Hybrid IT and virtualized workloads: How to prepare for a shift to Microsoft Azure
- By Brandon Shopp
- Mar 23, 2021
Though government agencies continue to move to the cloud to accelerate their digital transformation plans, the vast majority have embraced a hybrid IT environment. This mix of both on-premises and cloud implementations highlights the need for comprehensive, full-stack visibility across the entire hybrid IT environment.
Why the need for such a broad view? Without it, agencies may not be able to see their cloud environment as clearly as they see what’s in the data center. Additionally, agencies may be less aware of how much they’re spending, and current tools may not provide full coverage all the way from the data center to the cloud.
In a nutshell, agencies need the ability to monitor and manage IT resources across hybrid and multi-cloud environments of any scale and size.
While agencies are choosing various cloud partners, we’re focusing this article on what the federal IT pro needs to know about migrating to and monitoring Microsoft Azure deployments.
When migrating to a cloud environment, it’s best to take an “improve then move” approach rather than the more common “lift and shift.” The former prompts the agency to identify and clean out under-provisioned assets that will never perform as needed as well as over-provisioned or abandoned virtual machines.
This is particularly important in an Azure environment. Azure uses a VM fail-safe measure: If a customer deletes a VM, Azure doesn’t automatically delete the associated disks, in case the deletion was in error or the customer needs to reinitiate the VM. As a result, there’s the potential for rogue disks, which can take up gigabytes (or more) of unnecessary storage space.

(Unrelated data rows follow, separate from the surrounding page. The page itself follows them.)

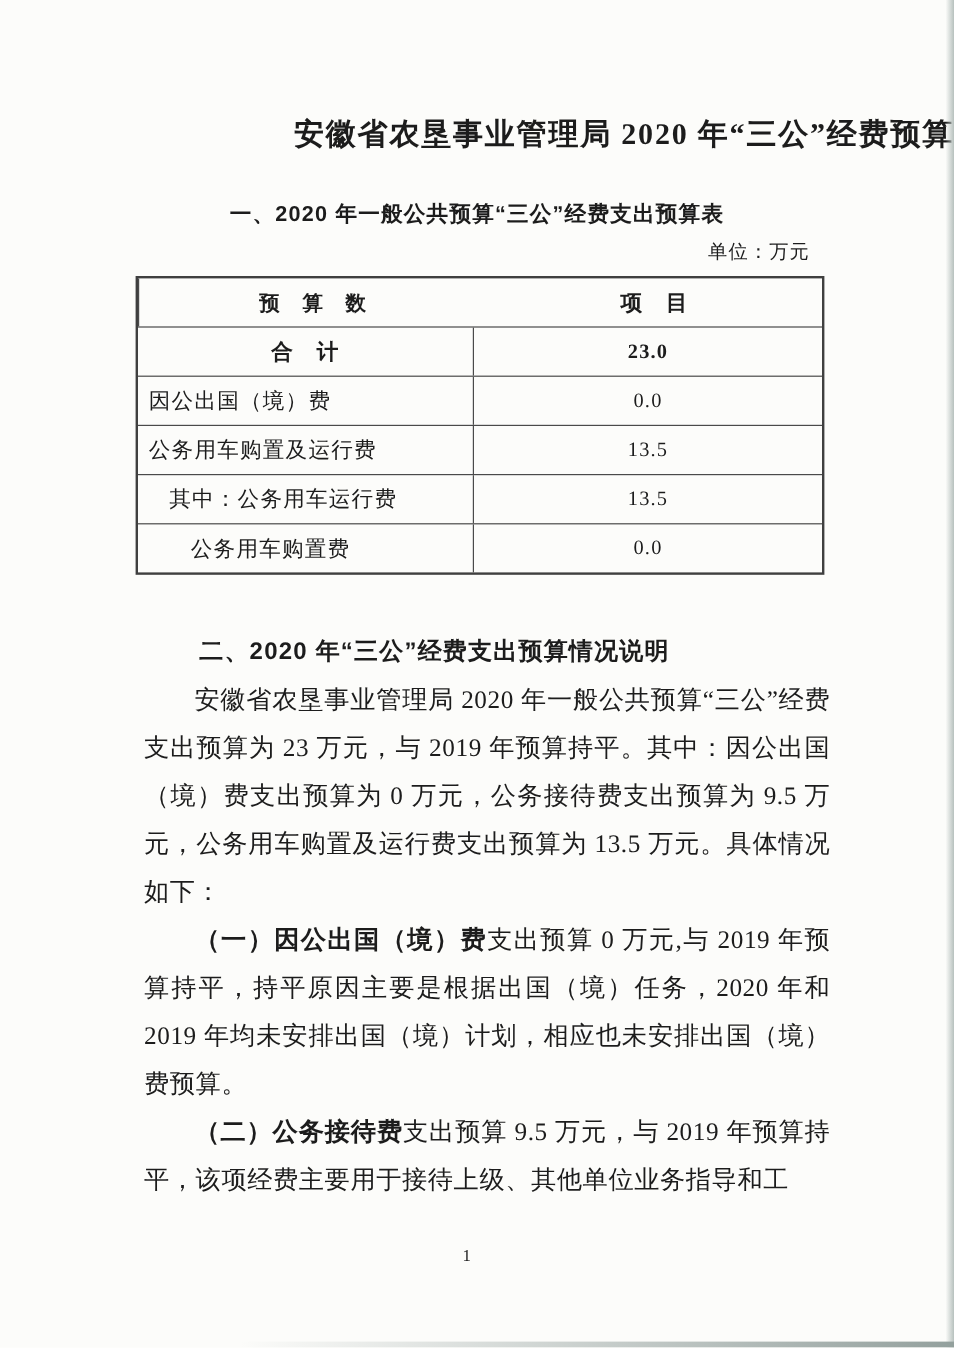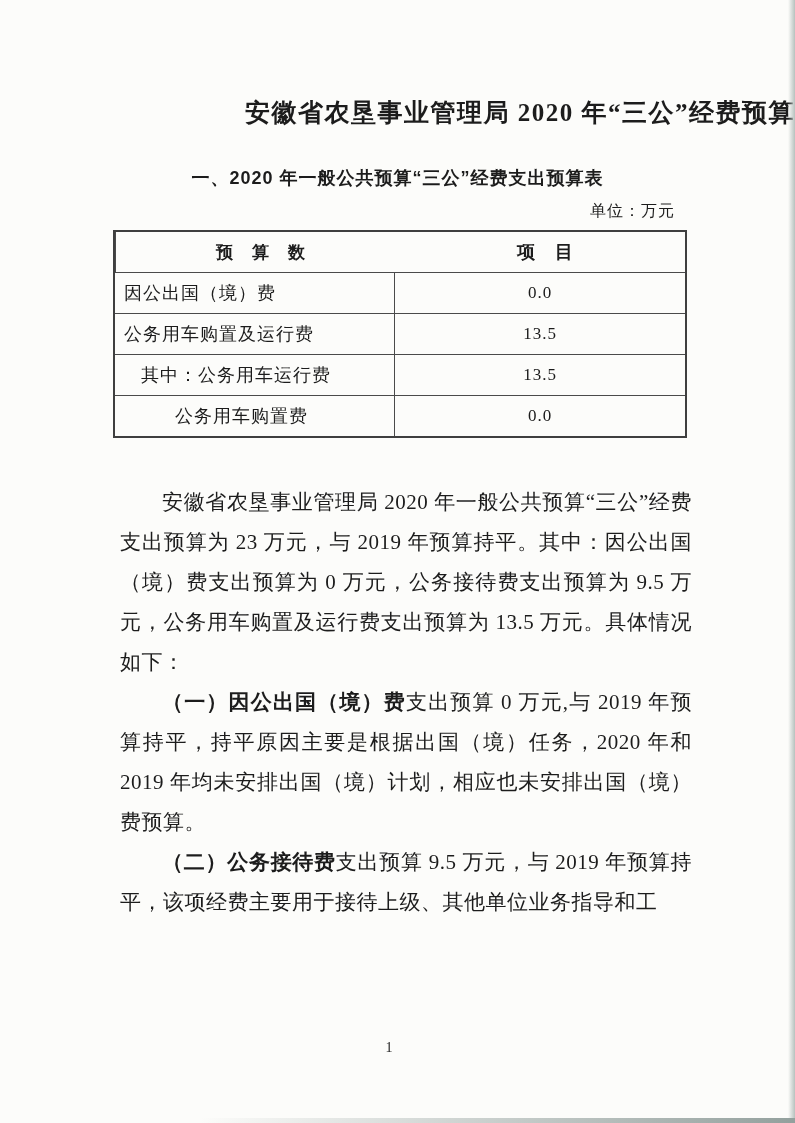--- a/index.html
+++ b/index.html
@@ -112,6 +112,10 @@
       <div class="tcell val">预　算　数</div>
       <div class="tcell item">项　目</div>
     </div>
+    <div class="trow total">
+      <div class="tcell item">合　计</div>
+      <div class="tcell val">23.0</div>
+    </div>
     <div class="trow">
       <div class="tcell item">因公出国（境）费</div>
       <div class="tcell val">0.0</div>

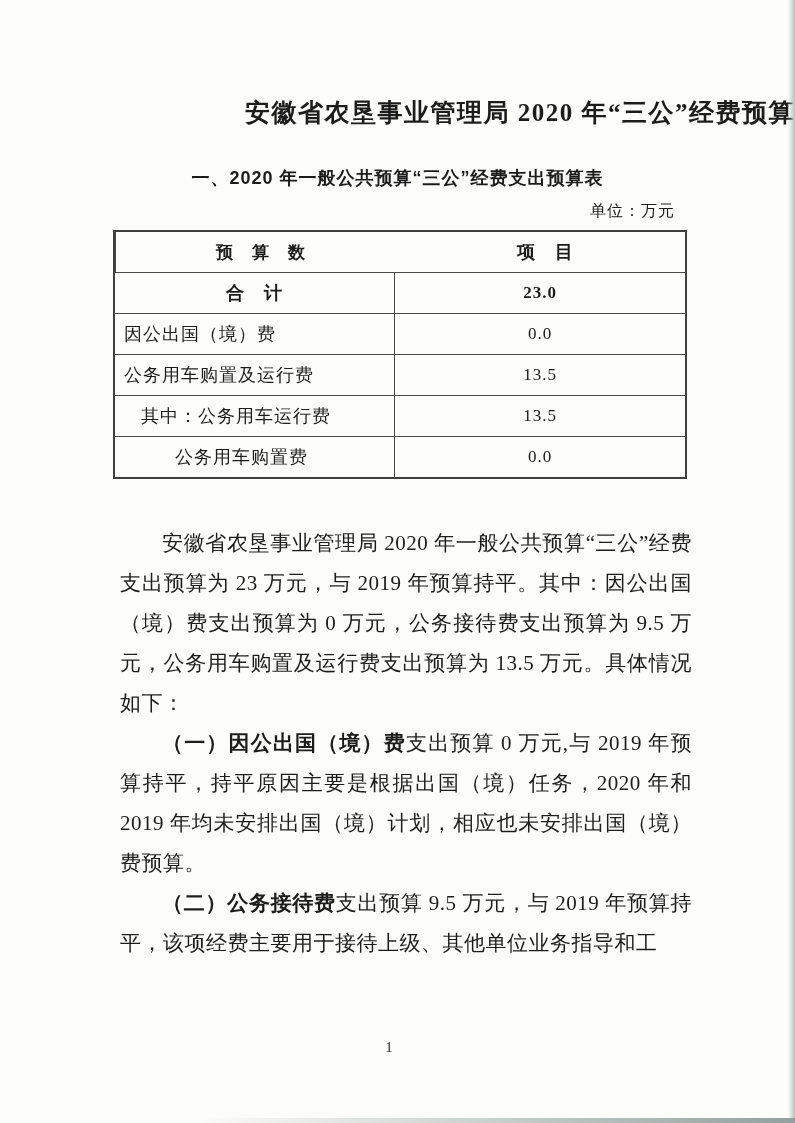--- a/index.html
+++ b/index.html
@@ -66,7 +66,7 @@
   .trow.header .tcell, .trow.total .tcell { font-weight: bold; }
   .trow.header .item, .trow.total .item { justify-content: center; padding-left: 0; }
   .trow .item.indent-1 { padding-left: 26px; }
-  .trow .item.indent-2 { padding-left: 60px; }
+  .trow .item.indent-2 { padding-left: 44px; }
 
   .section2 {
     margin: 44px 103px 0 120px;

Monitoring and cost management
Within Azure, Microsoft charges by resource consumption. Combine this fact with the opportunity for virtually unlimited and near-instantaneous capacity, and controlling the agency’s cloud spend may be a challenge. The key is to find a tool, or set of tools, to provide a direct connection between costs and associated usage, hardware, etc. This strategy will help agencies concerned with not knowing how much they’re spending on cloud operations.
IT pros should also keep in mind that while Microsoft assures availability of the Azure platform, it’s up to the customer to ensure applications hosted within Azure infrastructure-as-a-service (IaaS) and platform-as-a-service (PaaS) are available and performing. This requires end-to-end visibility across the entire hybrid IT environment.
Even if the government IT team has the Azure environment under control, there are likely a vast array of IT resources running in other clouds and on-premises. The key is to manage them all through single solution providing a unified view of all resources.
Agencies should look for a tool they can use to monitor Azure Services, Azure App Service, and custom applications through transaction tracing, code profiling and exception tracking. Additionally, they should consider a tool to help ensure the agency’s IaaS-deployed or Azure PaaS databases are performing optimally with cross-platform database performance optimization and tuning.
It’s also important that end users can successfully access Azure-based applications. IT pros can better understand user concerns by automatically testing end-user experience from both inside the organization and outside the firewall and assess the health of network paths between Azure-deployed applications and end users.
Moving to an Azure cloud environment is a sound investment for any agency. The key is to ensure the agency is being efficient in its move and saving money rather than simply moving what’s already in place and paying for unnecessary or unused resources. Agencies that track resources and track costs should see smooth sailing -- and money saved.
Brandon Shopp is the vice president of product strategy at SolarWinds.